21 avril 2022

Travailleurs de plateforme numérique : comment s’apprécie l’existence du lien de subordination ?

► Il ne suffit pas de caractériser l'exercice d'un travail au sein d'un service organisé selon des conditions déterminées unilatéralement par la plateforme numérique pour déterminer l’existence d’un lien de subordination et par-delà d’un contrat de travail.

Faits et procédure. Un travailleur, ayant signé un contrôle de location longue durée d’un véhicule et un contrat d’adhésion au système informatisé, voit ses relations contractuelles rompues avec la plateforme numérique. Il saisit alors la juridiction prud’homale d’une demande de requalification de la relation contractuelle en contrat de travail.

La cour d’appel fait droit à sa demande en condamnant ainsi la plateforme numérique au versement de sommes à titre de dommages et intérêts pour licenciement sans cause réelle et sérieuse, de dommages et intérêts pour procédure irrégulière, d'indemnité compensatrice de congés payés, d'indemnité compensatrice de préavis, des congés payés afférents, de dommages et intérêts pour travail dissimulé.
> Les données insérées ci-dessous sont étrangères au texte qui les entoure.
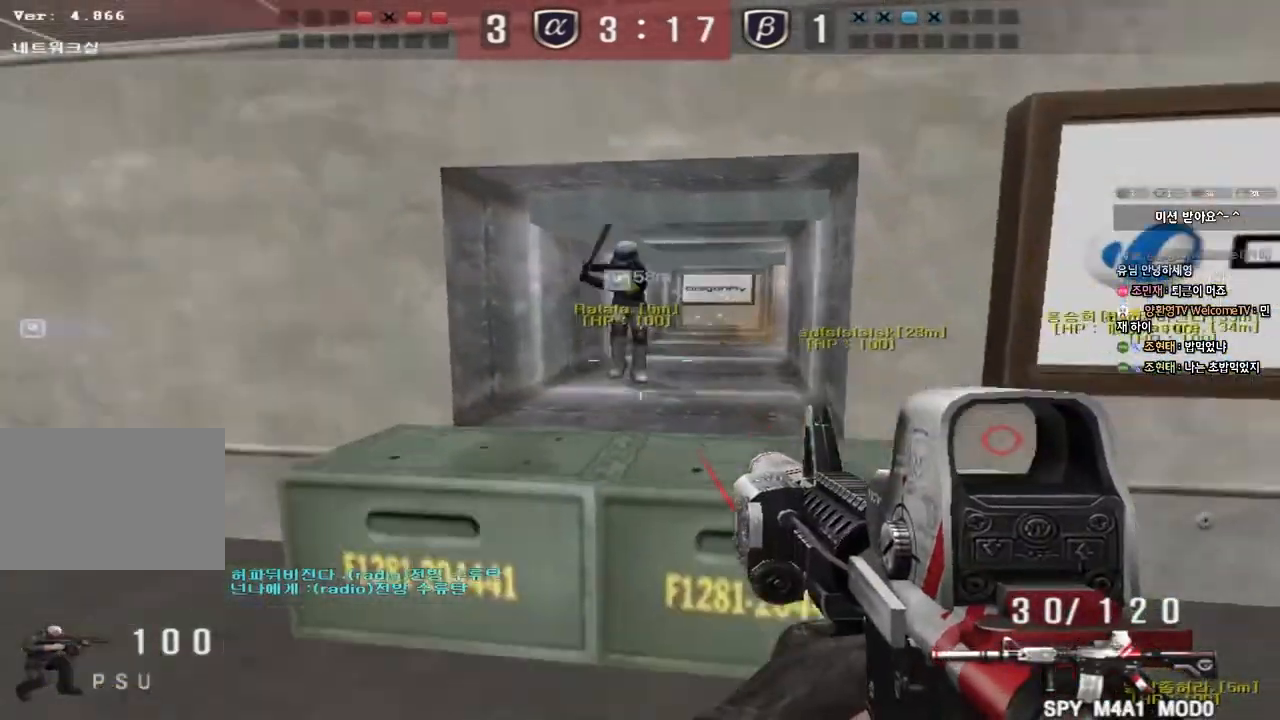
{"keys": ["a", "w"], "events": [[217, "s", "up"], [250, "shift", "down"], [350, "shift", "up"], [350, "w", "down"]]}
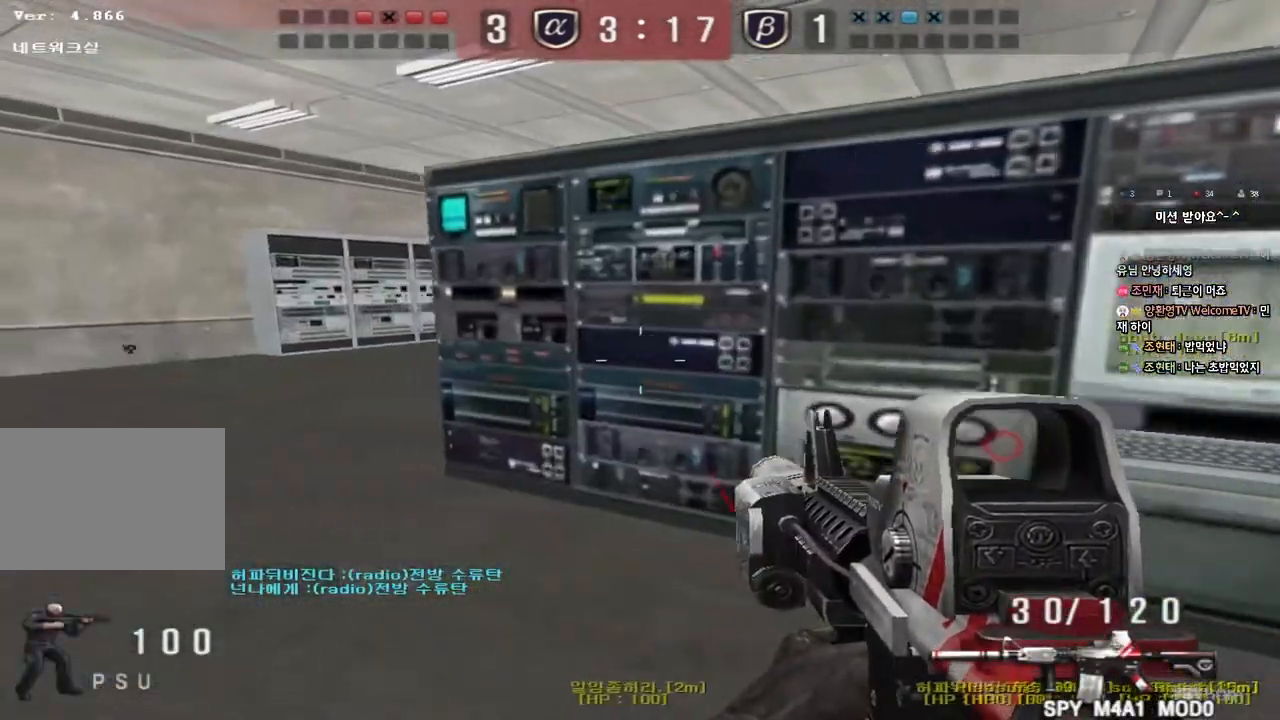
{"keys": ["a", "w"], "events": [[167, "shift", "down"], [383, "shift", "up"]]}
Pour motiver sa décision et déterminer l’existence d’un contrat de travail, elle s’appuie sur divers indices suivants :

  • l'absence de libre choix du véhicule par le chauffeur ;
  • l'existence d’une interdépendance entre les contrats de location et d’adhésion à la plateforme ;
  • l'utilisation d’un système de localisation par GPS, en temps réel, du véhicule collecté afin que la plateforme puisse répartir de manière optimale et efficace les courses ;
  • l'indication par la plateforme du temps de prise en charge de la personne à transporter et du trajet à effectuer par ce système de localisation ;
  • le contrôle permanent de l’activité du chauffeur ;
  • la fixation et modification du montant de la course uniquement par la plateforme, au nom et pour le compte du chauffeur ;
  • l'utilisation d’un système de notation par les personnes transportées, correspondant à un pouvoir de sanction pour la plateforme selon l’article 3 du contrat d’adhésion.

Par ces indices, la cour d’appel en déduit que la plateforme détermine unilatéralement les conditions d’exécution de la prestation de services.

La solution. Énonçant la solution susvisée, la Chambre sociale de la Cour de cassation censure le raisonnement des juges du fond. En application de l’article L. 8221-6 du Code du travail Numéro Lexbase : L8160KGC, prévoyant une présomption de non-salariat en faveur des personnes immatriculées au RCS, et de la définition jurisprudentielle du lien de subordination, elle rappelle que pour caractériser un lien de subordination, l’exercice d’un travail au sein d’un service organisé est un indice parmi d’autres. Il faut en outre déterminer que la plateforme possède un pouvoir de direction (adresser au travailleur des directives sur les modalités d’exécution du travail), un pouvoir de contrôle et un pouvoir de sanction en cas d’inobservation de ses directives par le travailleur.

Pour aller plus loin :

  • v. Cass. soc., 28 novembre 2018, n° 17-20.079, FP-P+B+R+I Numéro Lexbase : A0887YN8 ; Cass. soc., 4 mars 2020, n° 19-13.316, FP-P+B+R+I Numéro Lexbase : A95123GE et récemment Cass. crim., 5 avril 2022, n° 20-81.775, FS-B Numéro Lexbase : A21527SI ;
  • v. aussi : ÉTUDE : Les critères du contrat de travail, Les présomptions de salariat et de non-salariat, in Droit du travail, Lexbase Numéro Lexbase : E5006YZG.